Mikhaïl Gorbatchev, grand réformateur ou politicien naïf ?

Mikhaïl Gorbatchev, photo: Commission européenne

Le 80e anniversaire, mardi, de Mikhaïl Gorbatchev a relancé dans la presse tchèque la polémique sur le rôle qu’a joué l’homme d’Etat soviétique dans les événements qui ont changé vers la fin du XXe siècle la carte politique de l’Europe et ont abouti à la chute des régimes communistes en Europe centrale et orientale.

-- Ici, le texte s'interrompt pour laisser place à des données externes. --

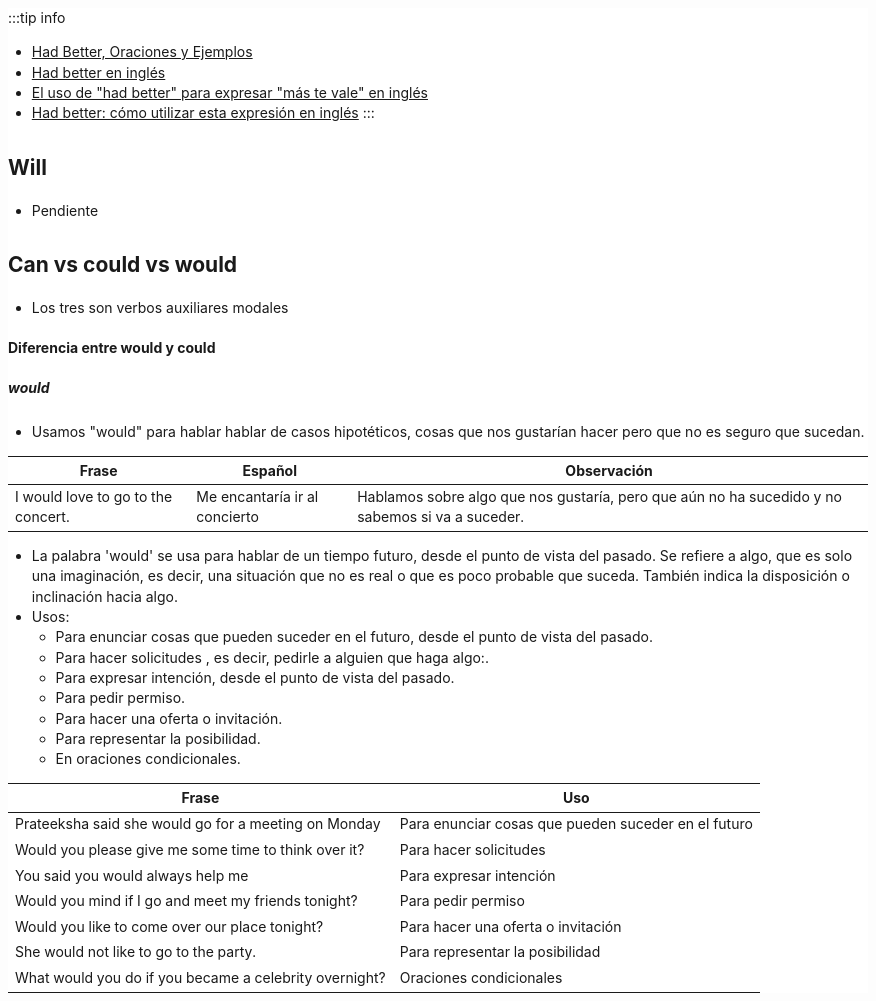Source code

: :::tip info
- [Had Better, Oraciones y Ejemplos](https://goforitingles.com/had-better-ingles#:~:text=I%20Had%20Better,uniform%20%E2%80%93%20Debo%20utilizar%20mi%20uniforme)
- [Had better en inglés](https://www.gymglish.com/es/gymglish/gramatica-inglesa/had-better#:~:text=I%20had%20better%20)
- [El uso de "had better" para expresar "más te vale" en inglés](https://grupovaughan.com/a/el-uso-de-had-better-para-expresar-mas-te-vale-en-ingles/)
- [Had better: cómo utilizar esta expresión en inglés](https://youtalkonline.com/blog/had-better-como-utilizar-esta-expresion-en-ingles/)
:::
## Will
- Pendiente

## Can vs could vs would
- Los tres son verbos auxiliares modales
#### Diferencia entre would y could
##### would
- Usamos "would" para hablar hablar de casos hipotéticos, cosas que nos gustarían hacer pero que no es seguro que sucedan.
  
| Frase | Español | Observación |
| - | - | - |
| I would love to go to the concert.  | Me encantaría ir al concierto  |  Hablamos sobre algo que nos gustaría, pero que aún no ha sucedido y no sabemos si va a suceder. |

- La palabra 'would' se usa para hablar de un tiempo futuro, desde el punto de vista del pasado. Se refiere a algo, que es solo una imaginación, es decir, una situación que no es real o que es poco probable que suceda. También indica la disposición o inclinación hacia algo. 
- Usos:
  - Para enunciar cosas que pueden suceder en el futuro, desde el punto de vista del pasado.
  - Para hacer solicitudes , es decir, pedirle a alguien que haga algo:.
  - Para expresar intención, desde el punto de vista del pasado.
  - Para pedir permiso.
  - Para hacer una oferta o invitación. 
  - Para representar la posibilidad. 	
  - En oraciones condicionales.
 

 | Frase | Uso |
| - | - |    
|  Prateeksha said she would go for a meeting on Monday | Para enunciar cosas que pueden suceder en el futuro  |
|  Would you please give me some time to think over it? | Para hacer solicitudes  |
|  You said you would always help me | Para expresar intención  |
|  	Would you mind if I go and meet my friends tonight? | Para pedir permiso  |
|  	Would you like to come over our place tonight? | Para hacer una oferta o invitación  |
|  	She would not like to go to the party. | Para representar la posibilidad  |
|  	What would you do if you became a celebrity overnight? |  Oraciones condicionales |
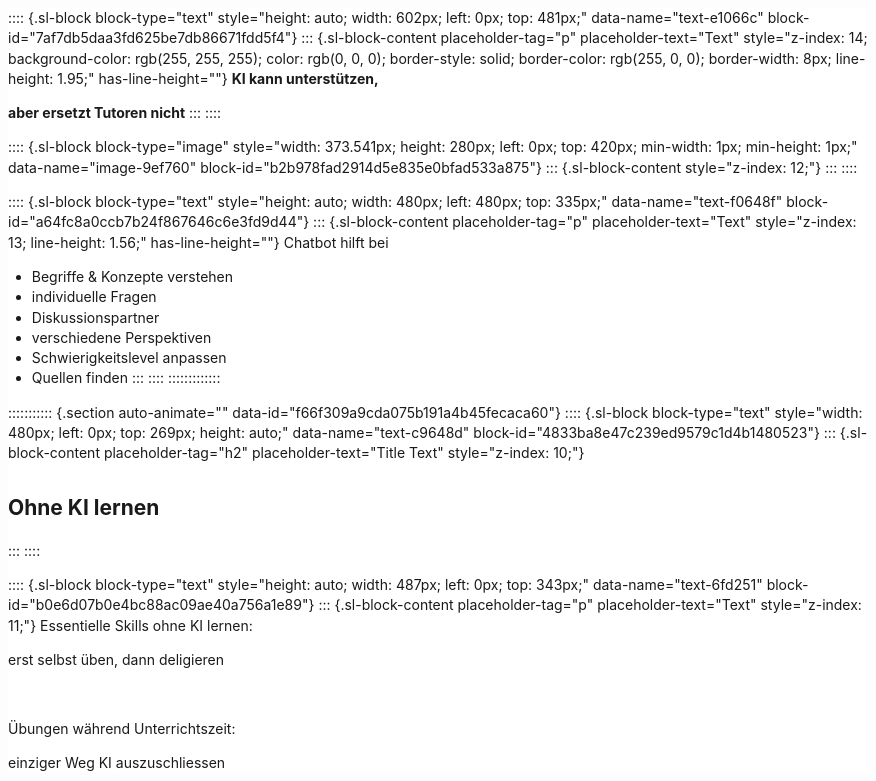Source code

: :::: {.sl-block block-type="text" style="height: auto; width: 602px; left: 0px; top: 481px;" data-name="text-e1066c" block-id="7af7db5daa3fd625be7db86671fdd5f4"}
::: {.sl-block-content placeholder-tag="p" placeholder-text="Text" style="z-index: 14; background-color: rgb(255, 255, 255); color: rgb(0, 0, 0); border-style: solid; border-color: rgb(255, 0, 0); border-width: 8px; line-height: 1.95;" has-line-height=""}
**KI kann unterstützen,**

**aber ersetzt Tutoren nicht**
:::
::::

:::: {.sl-block block-type="image" style="width: 373.541px; height: 280px; left: 0px; top: 420px; min-width: 1px; min-height: 1px;" data-name="image-9ef760" block-id="b2b978fad2914d5e835e0bfad533a875"}
::: {.sl-block-content style="z-index: 12;"}
:::
::::

:::: {.sl-block block-type="text" style="height: auto; width: 480px; left: 480px; top: 335px;" data-name="text-f0648f" block-id="a64fc8a0ccb7b24f867646c6e3fd9d44"}
::: {.sl-block-content placeholder-tag="p" placeholder-text="Text" style="z-index: 13; line-height: 1.56;" has-line-height=""}
Chatbot hilft bei

-   Begriffe & Konzepte verstehen
-   individuelle Fragen
-   Diskussionspartner
-   verschiedene Perspektiven 
-   Schwierigkeitslevel anpassen
-   Quellen finden
:::
::::
:::::::::::::

::::::::::: {.section auto-animate="" data-id="f66f309a9cda075b191a4b45fecaca60"}
:::: {.sl-block block-type="text" style="width: 480px; left: 0px; top: 269px; height: auto;" data-name="text-c9648d" block-id="4833ba8e47c239ed9579c1d4b1480523"}
::: {.sl-block-content placeholder-tag="h2" placeholder-text="Title Text" style="z-index: 10;"}
## Ohne KI lernen
:::
::::

:::: {.sl-block block-type="text" style="height: auto; width: 487px; left: 0px; top: 343px;" data-name="text-6fd251" block-id="b0e6d07b0e4bc88ac09ae40a756a1e89"}
::: {.sl-block-content placeholder-tag="p" placeholder-text="Text" style="z-index: 11;"}
Essentielle Skills ohne KI lernen:

erst selbst üben, dann deligieren

 

Übungen während Unterrichtszeit:

einziger Weg KI auszuschliessen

Mikhaïl Gorbatchev,  photo: Commission européenne
Gorbatchev, homme politique admiré dans les pays occidentaux et haï par une partie de la population russe, reste encore aujourd’hui un personnage assez énigmatique. Est-ce vraiment ce grand réformateur qui a mérité son prix Nobel de la paix en 1990 ou plutôt un homme politique qui, une fois au sommet de la hiérarchie soviétique, s’est mis à réaliser un peu naïvement sa vision de la réforme du socialisme et a déclenché un processus qui allait complètement échapper à son contrôle ? La polémique à ce sujet continue et elle est loin d’être finie. D’après l’historien Miroslav Vaněk, de l’Académie tchèque des sciences, le leader soviétique n’avait pas prévu les conséquences des réformes entrées dans l’histoire sous les noms de perestroïka et de glasnost, c’est-à-dire restructuration économique et liberté d’expression :

Miroslav Vaněk
« A mon avis, Gorbatchev, lui-même, ne se doutait pas de la nature des changements qu’il avait déclenchés. Il ne savait pas quelle serait l’évolution des événements. Même ses déclarations publiques ont changé avec le temps. Il y a une grande différence entre ses déclarations de 1987 et celles de 1989. Je pense que la période de quatre ans et demi (en Union soviétique la perestroïka a continué jusqu’en 1991) a été très courte et beaucoup de choses sont arrivées. »

Les historiens tchèques s’interrogerent aujourd’hui encore aussi sur le rôle du Printemps de Prague dans les conceptions politiques de Mikhaïl Gorbatchev. Ils se demandent dans quelle mesure les idées de ce mouvement de libération en Tchécoslovaquie écrasé en 1968 par les chars soviétiques ont influencé le concept de la perestroïka. L’historien Karel Svoboda, de l’Université Charles, est convaincu que le chef du parti communiste soviétique a été influencé par le socialisme à visage humain, idée maîtresse des artisans du Printemps de Prague :

Mikhaïl Gorbatchev et Ronald Reagan,  1987
« A une certaine époque, Gorbatchev avait vraiment une vision, disons, du socialisme à visage humain. Il pensait que cela pourrait être une voie pour faire progresser le socialisme, pour le faire redémarrer, assurer son fonctionnement dans l’avenir et accélérer le développement de la politique économique. C’était sans doute son idée. »

Michal Pullmann, de l’Institut d’histoire économique, évoque cependant une certaine ambiguïté dans l’attitude adoptée par Mikhaïl Gorbatchev vis-à-vis des dirigeants communistes tchèques à la fin des années 1980 :

« Ce qui est paradoxal, c’est que Gorbatchev a manifesté son soutien à la direction du parti communiste tchécoslovaque dans toutes ses interviews et dans toutes les négociations qu’il a menées jusqu’à la fin du régime tout en étant conscient de la parenté entre la perestroïka et le Printemps de Prague. Depuis le début, il y avait sur la table une demande des communistes italiens qui revendiquaient énergiquement la réhabilitation de Dubček, du Printemps de Prague, etc. »

Quoi qu’il en soit, il est difficile de nier que Mikhaïl Gorbatchev a joué un rôle capital dans les événements ayant abouti aux chutes des régimes communistes et à la désagrégation de l’Union soviétique. Voulus ou non, le conséquences des réformes qu’il a initiées ont fondamentalement changé la vie de nous tous.